= EXERCISE DETAILS =
Report each line of the data that contains the string "right".
◆ ◆ ◆ ◆ ◆ ◆ ◆
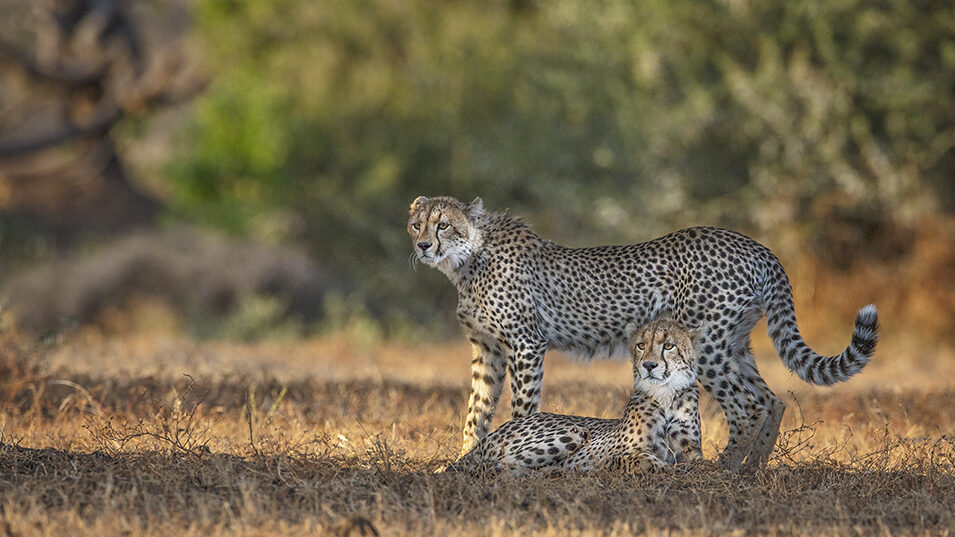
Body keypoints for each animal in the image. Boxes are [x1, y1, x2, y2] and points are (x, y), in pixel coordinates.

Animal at [446, 318, 704, 474]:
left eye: (668, 346)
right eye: (641, 345)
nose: (649, 365)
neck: (666, 397)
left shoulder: (692, 451)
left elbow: (696, 460)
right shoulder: (595, 456)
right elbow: (633, 458)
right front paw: (662, 466)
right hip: (573, 431)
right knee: (495, 466)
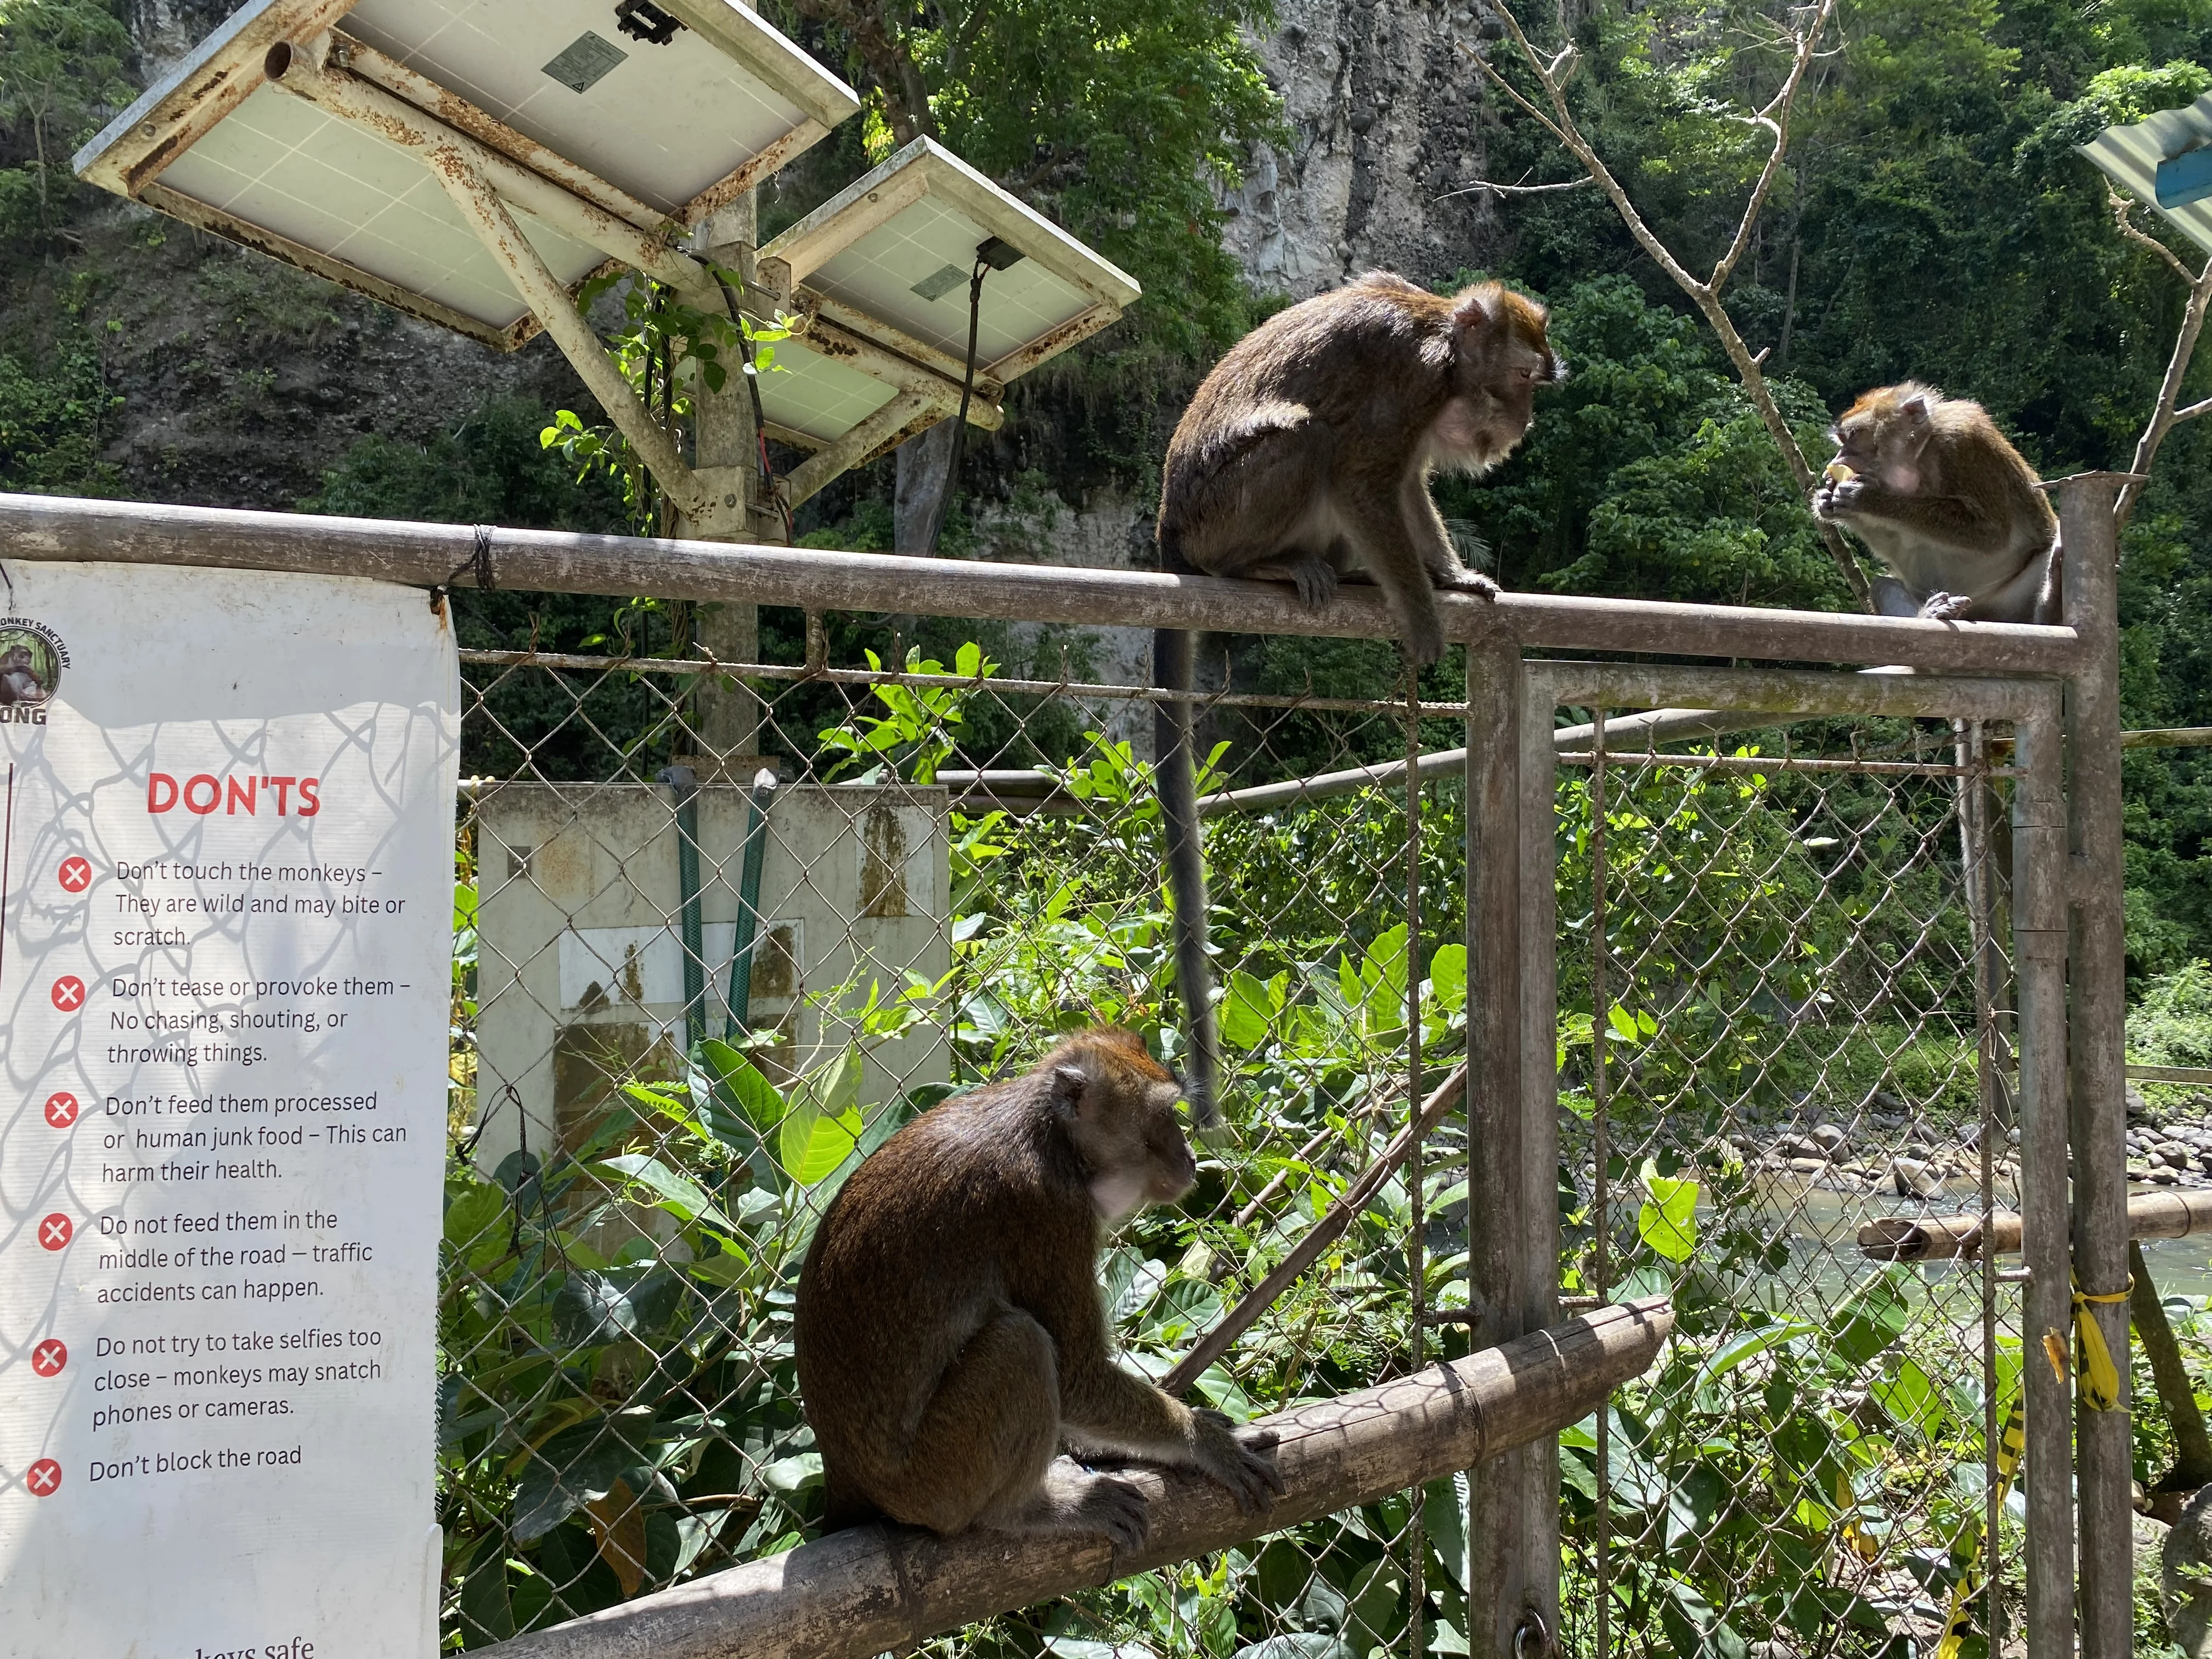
◆ ◆ ◆ ◆ ◆ ◆ ◆
= RESULT FOR THIS TASK =
right eye: (641, 345)
right shoulder: (595, 456)
right elbow: (633, 458)
right front paw: (662, 466)
right hip: (573, 431)
right knee: (495, 466)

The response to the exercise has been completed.